22. Hukuk Dairesi 2017/2286 E. , 2017/2190 K.
"İçtihat Metni"MAHKEMESİ :Asliye Hukuk (İş) Mahkemesi
DAVA TÜRÜ : ALACAK
Taraflar arasında görülen dava sonucunda verilen kararın, temyizen incelenmesi davalı vekili tarafından istenilmekle, temyiz talebinin süresinde olduğu anlaşıldı. Dava dosyası için Tetkik Hakimi ... tarafından düzenlenen rapor dinlendikten sonra dosya incelendi, gereği konuşulup düşünüldü:
Y A R G I T A Y K A R A R I
1-Dosyadaki yazılara, hükmüne uyulan bozma ilamı doğrultusunda karar verilmiş olmasına göre, davalının aşağıdaki bendin kapsamı dışında kalan temyiz itirazları yerinde değildir.

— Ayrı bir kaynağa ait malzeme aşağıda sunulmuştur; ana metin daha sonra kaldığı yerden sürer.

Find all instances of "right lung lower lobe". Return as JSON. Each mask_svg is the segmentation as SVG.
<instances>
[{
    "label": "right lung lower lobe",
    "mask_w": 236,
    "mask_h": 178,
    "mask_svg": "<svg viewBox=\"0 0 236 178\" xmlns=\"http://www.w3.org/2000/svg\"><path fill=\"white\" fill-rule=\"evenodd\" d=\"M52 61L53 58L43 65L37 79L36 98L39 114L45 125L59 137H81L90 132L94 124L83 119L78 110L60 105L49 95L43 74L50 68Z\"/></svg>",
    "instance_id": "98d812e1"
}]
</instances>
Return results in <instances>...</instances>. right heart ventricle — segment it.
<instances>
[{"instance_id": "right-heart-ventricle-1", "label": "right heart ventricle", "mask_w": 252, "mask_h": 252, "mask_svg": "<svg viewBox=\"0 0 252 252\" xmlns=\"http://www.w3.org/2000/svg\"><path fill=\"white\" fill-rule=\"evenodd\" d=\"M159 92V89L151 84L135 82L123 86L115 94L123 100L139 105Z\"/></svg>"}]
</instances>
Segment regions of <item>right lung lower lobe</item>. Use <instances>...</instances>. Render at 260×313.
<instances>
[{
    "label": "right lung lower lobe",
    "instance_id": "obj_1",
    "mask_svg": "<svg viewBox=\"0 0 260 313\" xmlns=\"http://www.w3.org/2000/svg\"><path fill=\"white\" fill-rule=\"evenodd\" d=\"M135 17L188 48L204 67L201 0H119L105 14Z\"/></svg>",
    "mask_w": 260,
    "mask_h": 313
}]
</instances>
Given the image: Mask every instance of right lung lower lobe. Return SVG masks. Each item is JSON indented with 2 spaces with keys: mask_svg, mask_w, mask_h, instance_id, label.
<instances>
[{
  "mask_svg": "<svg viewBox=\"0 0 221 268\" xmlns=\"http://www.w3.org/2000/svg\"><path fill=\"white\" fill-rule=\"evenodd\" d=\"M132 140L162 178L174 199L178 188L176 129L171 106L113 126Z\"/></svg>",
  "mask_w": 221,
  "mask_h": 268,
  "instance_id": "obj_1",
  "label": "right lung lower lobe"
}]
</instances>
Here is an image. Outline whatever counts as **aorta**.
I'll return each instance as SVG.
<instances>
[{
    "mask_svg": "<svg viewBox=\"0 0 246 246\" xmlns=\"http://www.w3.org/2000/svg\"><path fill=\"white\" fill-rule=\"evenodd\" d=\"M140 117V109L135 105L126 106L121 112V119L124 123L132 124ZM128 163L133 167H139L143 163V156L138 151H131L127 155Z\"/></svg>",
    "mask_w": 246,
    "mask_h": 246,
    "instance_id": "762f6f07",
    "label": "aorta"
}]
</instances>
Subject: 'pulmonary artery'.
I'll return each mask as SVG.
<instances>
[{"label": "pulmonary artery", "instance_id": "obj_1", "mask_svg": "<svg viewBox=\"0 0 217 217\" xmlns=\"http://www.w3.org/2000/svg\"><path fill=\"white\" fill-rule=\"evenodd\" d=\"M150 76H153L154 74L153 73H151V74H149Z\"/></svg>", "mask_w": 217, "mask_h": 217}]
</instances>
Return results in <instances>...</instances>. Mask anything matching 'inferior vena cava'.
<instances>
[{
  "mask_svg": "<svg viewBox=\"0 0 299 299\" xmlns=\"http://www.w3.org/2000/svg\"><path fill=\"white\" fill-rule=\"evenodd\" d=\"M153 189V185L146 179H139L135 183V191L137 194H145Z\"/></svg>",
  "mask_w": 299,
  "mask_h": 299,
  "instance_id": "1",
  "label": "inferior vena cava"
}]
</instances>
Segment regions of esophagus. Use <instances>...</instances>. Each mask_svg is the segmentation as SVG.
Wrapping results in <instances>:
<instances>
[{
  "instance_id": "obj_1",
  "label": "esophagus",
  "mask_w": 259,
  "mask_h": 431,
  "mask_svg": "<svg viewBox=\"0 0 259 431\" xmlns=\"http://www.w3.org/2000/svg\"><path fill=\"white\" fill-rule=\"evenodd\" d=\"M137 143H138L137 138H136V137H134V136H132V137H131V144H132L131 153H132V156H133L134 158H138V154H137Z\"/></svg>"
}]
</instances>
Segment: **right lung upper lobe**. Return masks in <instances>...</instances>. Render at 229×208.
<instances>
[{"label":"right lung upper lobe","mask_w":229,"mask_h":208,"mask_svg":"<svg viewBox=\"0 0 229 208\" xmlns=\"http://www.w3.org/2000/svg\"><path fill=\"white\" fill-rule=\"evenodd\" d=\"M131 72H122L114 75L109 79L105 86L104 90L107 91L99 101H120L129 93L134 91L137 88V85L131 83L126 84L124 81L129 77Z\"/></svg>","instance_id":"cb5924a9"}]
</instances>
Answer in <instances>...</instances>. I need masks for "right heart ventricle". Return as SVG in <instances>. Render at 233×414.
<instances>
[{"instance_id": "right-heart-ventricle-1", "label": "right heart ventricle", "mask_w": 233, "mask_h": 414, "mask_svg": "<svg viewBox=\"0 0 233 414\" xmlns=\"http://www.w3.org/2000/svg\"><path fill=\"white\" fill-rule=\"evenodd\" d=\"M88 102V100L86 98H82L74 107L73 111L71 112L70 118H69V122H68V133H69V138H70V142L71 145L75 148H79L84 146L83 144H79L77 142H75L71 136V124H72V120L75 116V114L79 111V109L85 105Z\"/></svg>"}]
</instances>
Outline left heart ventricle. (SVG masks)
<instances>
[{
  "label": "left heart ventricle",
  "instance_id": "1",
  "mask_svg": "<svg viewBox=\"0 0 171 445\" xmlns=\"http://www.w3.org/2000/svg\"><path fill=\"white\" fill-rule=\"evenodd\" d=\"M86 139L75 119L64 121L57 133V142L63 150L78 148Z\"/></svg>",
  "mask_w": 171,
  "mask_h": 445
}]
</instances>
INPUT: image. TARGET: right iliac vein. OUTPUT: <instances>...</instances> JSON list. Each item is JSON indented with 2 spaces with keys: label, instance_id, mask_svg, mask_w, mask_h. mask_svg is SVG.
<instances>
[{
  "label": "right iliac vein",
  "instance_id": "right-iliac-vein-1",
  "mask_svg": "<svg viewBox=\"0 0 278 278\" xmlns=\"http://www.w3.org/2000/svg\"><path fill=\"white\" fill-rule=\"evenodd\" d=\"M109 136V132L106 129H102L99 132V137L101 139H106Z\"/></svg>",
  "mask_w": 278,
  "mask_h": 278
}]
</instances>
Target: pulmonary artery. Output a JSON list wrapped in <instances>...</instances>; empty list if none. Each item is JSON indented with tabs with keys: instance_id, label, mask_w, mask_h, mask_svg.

2-6100 sayılı Hukuk Muhakemeleri Kanunu"nun 297. maddesi uyarınca, mahkeme kararlarının; hükmü veren mahkeme ile hakim veya hakimlerin ve zabıt katibinin ad ve soyadları ile sicil numaraları, mahkeme çeşitli sıfatlarla görev yapıyorsa hükmün hangi sıfatla verildiğini, tarafların ve davaya katılanların kimlikleri ile Türkiye Cumhuriyeti kimlik numarası, varsa kanuni temsilci ve vekillerinin ad ve soyadları ile adreslerini, tarafların iddia ve savunmalarının özetini, anlaştıkları ve anlaşamadıkları hususları, çekişmeli vakıalar hakkında toplanan delilleri, delillerin tartışılması ve değerlendirilmesini, sabit görülen vakıalarla bunlardan çıkarılan sonuç ve hukuki sebepleri, hüküm sonucu, yargılama giderleri ile taraflardan alınan avansın harcanmayan kısmının iadesi, varsa kanun yolları ve süresini, hükmün verildiği tarih ve hakim veya hakimlerin ve zabıt katibinin imzalarını, gerekçeli kararın yazıldığı tarihi içermesi, hükmün sonuç kısmında, gerekçeye ait herhangi bir söz tekrar edilmeksizin, taleplerden her biri hakkında verilen hükümle, taraflara yüklenen borç ve tanınan hakların, sıra numarası altında; açık, şüphe ve tereddüt uyandırmayacak şekilde gösterilmesi zorunludur. Bu biçim yargıda açıklık ve netlik prensibinin gereğidir. Aksi hal, hükmün infazında zorluklara ve tereddütlere, yargılamanın ve davaların gereksiz yere uzamasına, davanın tarafı bulunan kişi ve kurumların mağduriyetlerine sebebiyet verecek ve kamu düzeni ve barışını olumsuz yönde etkileyecektir.
Somut olayda, bozma sonrası mahkemece, bozma sebebi yapılmayan kıdem tazminatı, yıllık izin ücreti alacağı, iş arama izin ücreti alacağı, ihbar tazminatı ve ücret alacağı talepleri hakkında hüküm kurulmuş olmasına rağmen hüküm fıkrasında çelişki oluşturacak şekilde bu alacak talepleri ile ilgili olarak “bu konuda verilen hüküm Yargıtay bozma ilamı kapsamı dışında kalarak kesinleştiğinden yeniden karar verilmesine yer olmadığına,” şeklinde de hüküm tesis edilmiştir.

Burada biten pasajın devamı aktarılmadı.